= Grain (cipher) =

Stream cipher

Grain is a stream cipher submitted to eSTREAM in 2004 by Martin Hell, Thomas Johansson and Willi Meier. It has been selected for the final eSTREAM portfolio for Profile 2 by the eSTREAM project. Grain is designed primarily for restricted hardware environments. It accepts an 80-bit key and a 64-bit IV. The specifications do not recommend a maximum length of output per (key, iv) pair. A number of potential weaknesses in the cipher have been identified and corrected in Grain 128a which is now the recommended cipher to use for hardware environments providing both 128bit security and authentication.

== Description ==

Grain's 160-bit internal state consists of an 80-bit linear feedback shift register (LFSR) and an 80-bit non-linear feedback shift register (NLFSR). Grain updates one bit of LFSR and one bit of NLFSR state for every bit of ciphertext released by a nonlinear filter function. The 80-bit NLFSR is updated with a nonlinear 5-to-1 Boolean function and a 1 bit linear input selected from the LFSR. The nonlinear 5-to-1 function takes as input 5 bits of the NLFSR state. The 80-bit LFSR is updated with a 6-to-1 linear function. During keying operations the output of the cipher is additionally fed-back as linear inputs into both the NLFSR and LFSR update functions.

In the original Grain Version 0.0 submission of Grain, one bit of the 80-bit NLFSR and four bits of the 80-bit LFSR are supplied to a nonlinear 5-to-1 Boolean function (that is chosen to be balanced, correlation immune of the first order and has algebraic degree 3) and the output is linearly combined with 1 bit of the 80-bit NLFSR and released as output.

In the updated Grain Version 1.0 submission of Grain, one bit of the 80-bit NLFSR and four bits of the 80-bit LFSR are supplied to a (slightly revised) nonlinear 5-to-1 Boolean function and the output is linearly combined with 7 bits of the 80-bit NLFSR and released as output.

To initialize the cipher, the 80-bit key is loaded directly into the 80-bits NLFSR and the 64-bit IV is loaded into the low 64-bits of the LFSR and the remaining 16 high bits of the LFSR are filled with ones. The cipher is sealed for 160 rounds where the 160 bits of keystream generated are fed-back linearly into both the LFSR and NLFSR update functions. The cipher releases no keystream output during the initialization process.
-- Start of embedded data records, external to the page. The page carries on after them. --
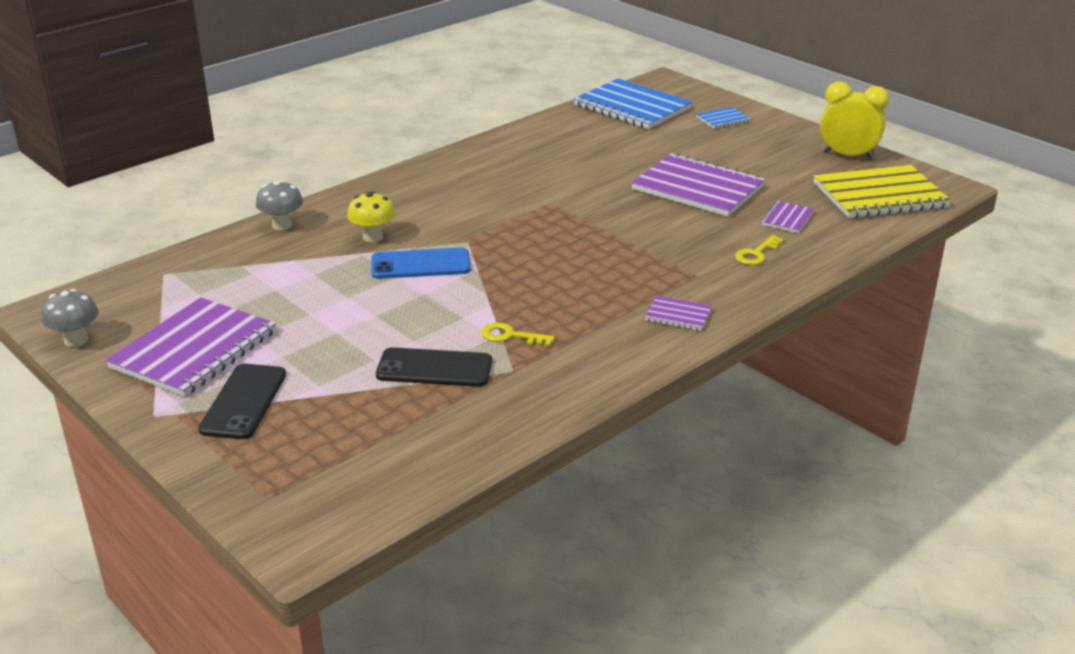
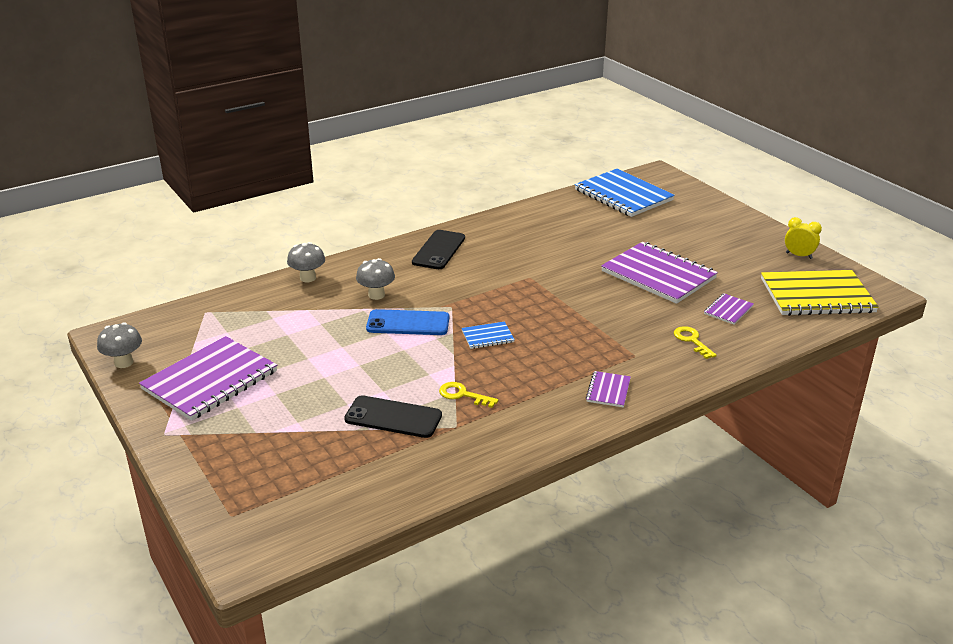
camera: 10 degrees right, 0 degrees up
black phone [198,364,286,439] -> black phone moved to [412,230,465,269]
yellow mushroom [347,191,395,242] -> grey mushroom [356,258,395,300]
purple notebook [645,296,712,331] -> purple notebook turned 75 degrees clockwise [586,371,631,407]
blue notebook [696,107,751,129] -> blue notebook moved to [461,321,515,349]
yellow key [735,235,784,265] -> yellow key turned 105 degrees clockwise [674,326,717,359]
yellow clock [820,81,889,159] -> yellow clock [785,217,822,259], size x0.61

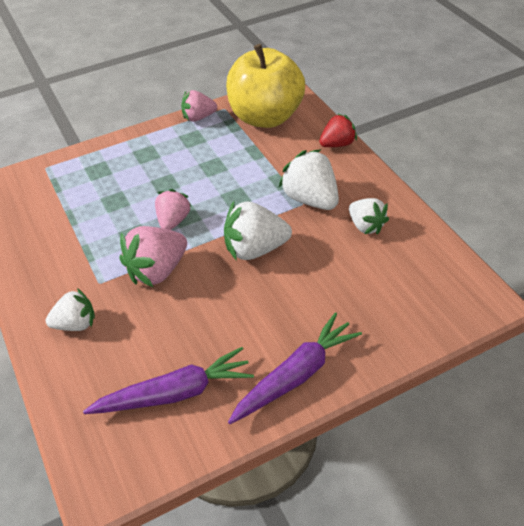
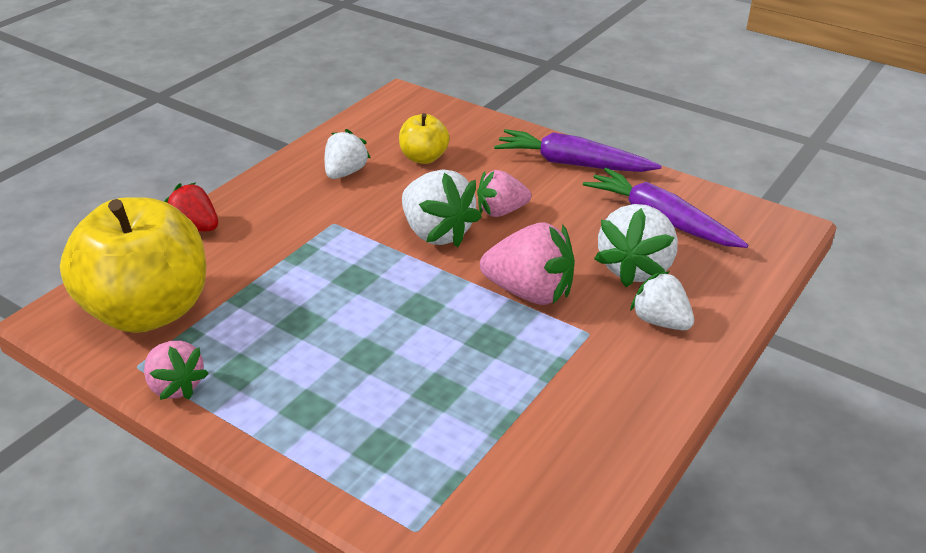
camera: 120 degrees left, 10 degrees down
pink strawberry [155,189,192,230] -> pink strawberry moved to [477,170,531,217]
white strawberry [279,149,339,210] -> white strawberry moved to [594,204,678,287]
none -> yellow apple [399,113,450,164]

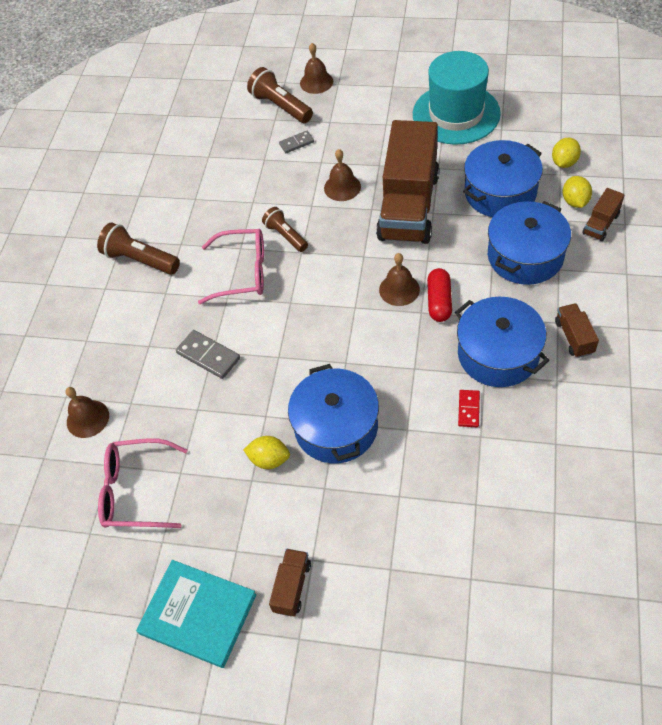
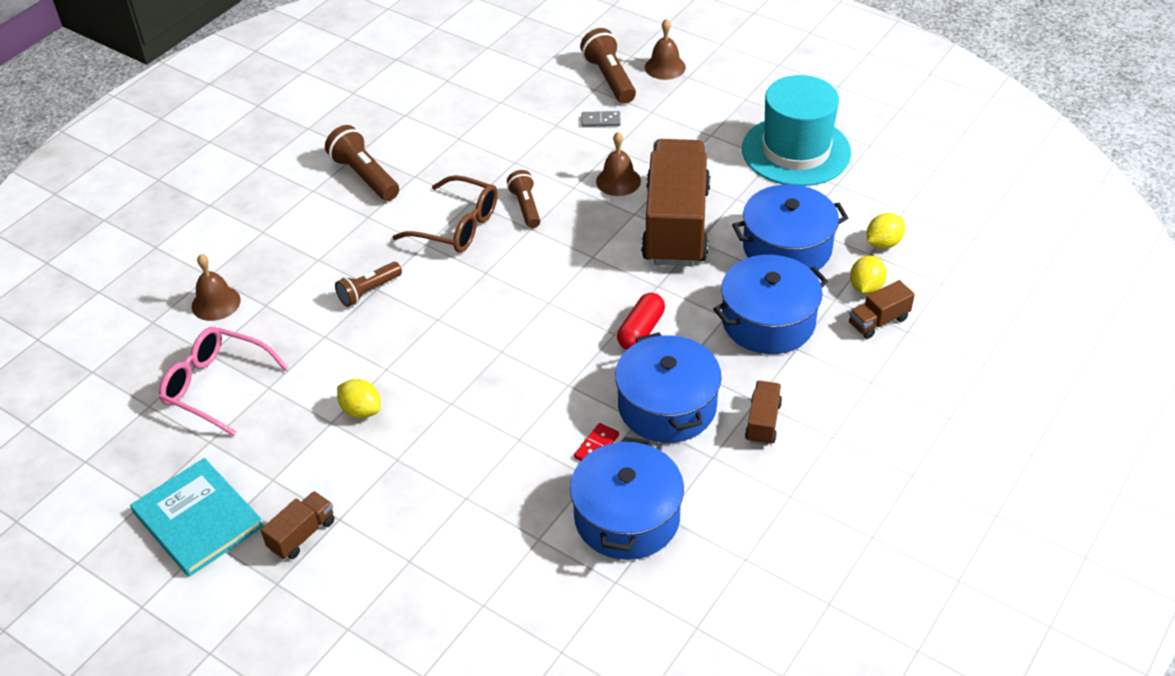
camera: 20 degrees right, 10 degrees down
grey domino [176,330,240,379] -> brown flashlight [335,262,402,307]
pink glasses [198,229,264,304] -> brown glasses [392,175,498,252]
blue pot [288,364,379,463] -> blue pot moved to [570,437,684,560]
brown truck [376,120,440,244] -> brown truck turned 150 degrees clockwise [641,139,710,266]
brown bell [379,253,420,306] -> none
Grain's authors discuss the complete diffusion rates of Grain initialization process in the Grain Version 1.0 specifications: "For initialization with two different IVs, differing by only one bit, the probability that a shift register bit is the same for both initializations should be close to 0.5. Simulations show that this is achieved after 160 clockings."

== Performance ==

The cipher is designed to allow up to 16 rounds to be carried out in parallel, allowing faster implementations at the cost of greater hardware use.

== Security ==

The key size is 80 bits and the IV size is specified to be 64 bits. The authors claim that the cipher is designed such that no attack faster than exhaustive key search should be possible, hence the best attack should require a computational complexity not significantly lower than 2^{80}.

In the original Grain Version 0.0 specifications, the authors claim: "Grain provides a higher security than several other well known ciphers intended to be used in hardware applications. Well known examples of such ciphers are E0 used in Bluetooth and A5/1 used in GSM. These ciphers, while also having a very small hardware implementation, have been proven to be very insecure. Compared to E0 and A5/1, Grain provides higher security while maintaining a small hardware complexity."

The authors quote the attack against E0 requiring a complexity of 2^{40} and 2^{35} frames (a frame is 2745 bits long). The original Grain Version 0.0 cipher was broken by a key recovery attack which required a complexity of 2^{43} computations and 2^{38} keystream bits to determine the 80-bit key.

In the revised Grain Version 1.0 specifications, the cipher has a slightly revised output function and the NLFSR feedback function received a minor change. The specifications claim: "The filter function is quite small, only 5 variables and nonlinearity 12. However, this is partly compensated by the fact that one of the inputs is taken from the NLFSR. The input bit from the NLFSR will depend nonlinearily [sic] on other bits in the state, both from the LFSR and from the NLFSR. The small filter function is also compensated by adding 7 bits linearily [sic] from the NLFSR at suitable positions to form the output function."

As of October 2006, no key recovery attacks better than brute force attack are known against Grain Version 1.0.

However, a related-key attack was published in September 2006 by Ozgul Kucuk in the paper "Slide Resynchronization Attack on the Initialization of Grain 1.0". The paper claims: "we find related keys and initial values of the stream cipher Grain 1.0. For any (K,IV) pair there exist related (K’,IV’) pair with probability 1/22 that generates 1-bit shifted keystream. Although this does not result in an efficient key recovery attack yet, it indicates a weakness in the initialization which could be overcomed [sic] with a little effort."